Una cosa abominevole, 80% della reversibilità all'uxoricida e 20% alla figlia :unhappy:


----------



## Abigail (20 Agosto 2010)

Fabry ha detto:


> Una cosa abominevole, 80% della reversibilità all'uxoricida e 20% alla figlia :unhappy:


tu giuro mi sembra fantascienza...
istigazione a delinquere. Ecco cos'è


----------



## Fabry (20 Agosto 2010)

Abigail ha detto:


> tu giuro mi sembra fantascienza...
> istigazione a delinquere.

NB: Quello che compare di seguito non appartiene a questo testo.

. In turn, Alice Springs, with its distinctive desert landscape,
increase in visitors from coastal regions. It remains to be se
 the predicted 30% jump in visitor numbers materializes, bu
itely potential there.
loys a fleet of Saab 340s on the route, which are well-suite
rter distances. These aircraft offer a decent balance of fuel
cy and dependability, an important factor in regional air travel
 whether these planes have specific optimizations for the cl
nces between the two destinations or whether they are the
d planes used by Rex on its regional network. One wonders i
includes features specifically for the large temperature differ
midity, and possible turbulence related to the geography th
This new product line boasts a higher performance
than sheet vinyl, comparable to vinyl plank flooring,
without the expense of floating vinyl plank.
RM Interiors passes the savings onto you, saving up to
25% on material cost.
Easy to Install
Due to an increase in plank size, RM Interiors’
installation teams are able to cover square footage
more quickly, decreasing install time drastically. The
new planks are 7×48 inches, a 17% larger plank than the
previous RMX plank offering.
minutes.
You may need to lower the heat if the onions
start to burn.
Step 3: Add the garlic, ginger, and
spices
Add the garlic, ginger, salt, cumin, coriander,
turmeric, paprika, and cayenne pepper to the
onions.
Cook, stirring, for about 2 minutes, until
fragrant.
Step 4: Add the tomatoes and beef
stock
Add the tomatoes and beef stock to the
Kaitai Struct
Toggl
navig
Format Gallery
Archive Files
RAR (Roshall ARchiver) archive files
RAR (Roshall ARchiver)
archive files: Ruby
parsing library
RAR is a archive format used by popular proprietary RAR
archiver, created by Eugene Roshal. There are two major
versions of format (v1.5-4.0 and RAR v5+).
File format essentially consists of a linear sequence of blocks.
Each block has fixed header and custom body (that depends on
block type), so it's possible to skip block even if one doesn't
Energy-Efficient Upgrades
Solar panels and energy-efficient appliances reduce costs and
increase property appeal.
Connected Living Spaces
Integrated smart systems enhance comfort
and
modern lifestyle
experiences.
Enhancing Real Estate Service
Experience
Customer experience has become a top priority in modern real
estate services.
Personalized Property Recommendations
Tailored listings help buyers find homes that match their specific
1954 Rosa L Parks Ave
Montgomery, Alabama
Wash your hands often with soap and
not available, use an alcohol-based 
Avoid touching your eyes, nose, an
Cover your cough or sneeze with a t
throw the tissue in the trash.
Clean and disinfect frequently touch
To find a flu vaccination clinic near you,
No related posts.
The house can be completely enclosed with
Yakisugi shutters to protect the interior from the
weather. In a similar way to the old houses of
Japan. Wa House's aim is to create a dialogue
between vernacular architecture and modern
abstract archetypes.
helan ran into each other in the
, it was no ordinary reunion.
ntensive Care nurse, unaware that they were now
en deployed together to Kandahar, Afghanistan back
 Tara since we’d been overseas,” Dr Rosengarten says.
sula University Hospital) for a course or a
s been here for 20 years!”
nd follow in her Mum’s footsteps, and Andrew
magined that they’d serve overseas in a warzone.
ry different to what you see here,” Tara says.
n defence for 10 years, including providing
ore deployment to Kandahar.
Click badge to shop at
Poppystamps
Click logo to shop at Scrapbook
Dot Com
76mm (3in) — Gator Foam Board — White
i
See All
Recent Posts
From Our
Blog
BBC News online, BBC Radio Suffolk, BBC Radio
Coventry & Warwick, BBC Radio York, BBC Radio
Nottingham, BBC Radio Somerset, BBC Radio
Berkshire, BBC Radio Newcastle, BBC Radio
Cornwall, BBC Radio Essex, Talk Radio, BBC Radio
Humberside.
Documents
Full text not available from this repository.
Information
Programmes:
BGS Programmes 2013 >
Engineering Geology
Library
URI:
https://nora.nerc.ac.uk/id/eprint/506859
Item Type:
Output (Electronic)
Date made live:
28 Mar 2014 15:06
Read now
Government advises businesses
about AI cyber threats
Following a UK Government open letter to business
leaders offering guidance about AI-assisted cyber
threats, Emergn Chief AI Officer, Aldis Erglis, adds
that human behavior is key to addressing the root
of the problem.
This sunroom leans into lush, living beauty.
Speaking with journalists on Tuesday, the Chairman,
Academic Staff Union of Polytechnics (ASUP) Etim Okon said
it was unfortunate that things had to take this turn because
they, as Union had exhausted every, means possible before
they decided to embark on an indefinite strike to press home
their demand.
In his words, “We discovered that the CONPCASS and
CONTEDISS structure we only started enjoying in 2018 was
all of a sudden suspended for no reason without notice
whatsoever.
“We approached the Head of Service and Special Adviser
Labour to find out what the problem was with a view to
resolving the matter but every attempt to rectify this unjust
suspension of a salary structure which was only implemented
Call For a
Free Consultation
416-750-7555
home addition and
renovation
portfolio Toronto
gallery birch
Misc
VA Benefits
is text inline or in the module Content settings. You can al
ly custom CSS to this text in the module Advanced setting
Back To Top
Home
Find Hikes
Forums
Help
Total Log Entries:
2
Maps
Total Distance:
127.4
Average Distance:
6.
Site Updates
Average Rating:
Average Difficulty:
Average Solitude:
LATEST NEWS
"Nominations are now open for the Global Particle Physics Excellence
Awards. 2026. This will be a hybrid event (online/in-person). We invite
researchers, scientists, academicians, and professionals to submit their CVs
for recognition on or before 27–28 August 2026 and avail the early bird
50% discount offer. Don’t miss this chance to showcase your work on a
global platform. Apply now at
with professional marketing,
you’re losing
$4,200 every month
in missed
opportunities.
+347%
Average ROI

Ecco cos'è



Purtroppo è la dura realtà....


----------



## Amarax (21 Agosto 2010)

Fabry ha detto:


> Una cosa abominevole, 80% della reversibilità all'uxoricida e 20% alla figlia :unhappy:


 
Non c'è limite all'assurdo.
L'ho sentito e , sebbene questo sia gravissimo , mi sono detta "anche questo???? e perchè mi meraviglio del mio? "
Già perchè con la reversibilità ci sono casini enormi in giro.
Io di me vi posso dire che la 2 ex moglie di mio padre (6 mesi insieme) prende la reversibilità, e mia madre (25 anni insieme e 3 figli) no.
Imbrogli vari le hanno consentito di farlo ed ora...stiamo iniziando a fare qualcosa...

Se vi va di rispondermi non quotate le parte che mi riguarda perchè la cancellerò.
Se avete consigli sono più che ben accetti.


----------



## Micia (21 Agosto 2010)

sconcertate.


----------



## Persa/Ritrovata (21 Agosto 2010)

A me risultava che la reversibilità, in presenza di più mogli (o mariti), venisse data in percentuale proporzionata agli anni di matrimonio.


----------



## Amarax (21 Agosto 2010)

Persa/Ritrovata ha detto:


> A me risultava che la reversibilità, in presenza di più mogli (o mariti), venisse data in percentuale proporzionata agli anni di matrimonio.


 
Se esiste un assegno divorzile, si.
Ma se non c'è e c'è invece  un accordo privato diverso( uso casa non intestata a lei, ma solo a lui) che si fa?


----------



## Persa/Ritrovata (21 Agosto 2010)

amarax ha detto:


> Se esiste un assegno divorzile, si.
> Ma se non c'è e c'è invece un accordo privato diverso( uso casa non intestata a lei, ma solo a lui) che si fa?


 Eh sì...vero..è condizionata alla presenza dell'assegno... forse non prende nulla neanche se non c'è una seconda moglie...


----------



## Amarax (21 Agosto 2010)

Persa/Ritrovata ha detto:


> Eh sì...vero..è condizionata alla presenza dell'assegno... forse non prende nulla neanche se non c'è una seconda moglie...


no...ma si deve fare una causa. L'ha fatta anche l'altra. L'ha vinta :matto::matto:

Ora tocca a noi...


----------



## Persa/Ritrovata (21 Agosto 2010)

amarax ha detto:


> no...ma si deve fare una causa. L'ha fatta anche l'altra. L'ha vinta :matto::matto:
> 
> Ora tocca a noi...


Speriamo...


----------



## Amarax (21 Agosto 2010)

Persa/Ritrovata ha detto:


> Speriamo...


 
tante carte da preparare...
ma a settembre inizio :up:


----------



## Persa/Ritrovata (21 Agosto 2010)

amarax ha detto:


> tante carte da preparare...
> ma a settembre inizio :up:


 E' questione di giustizia.


----------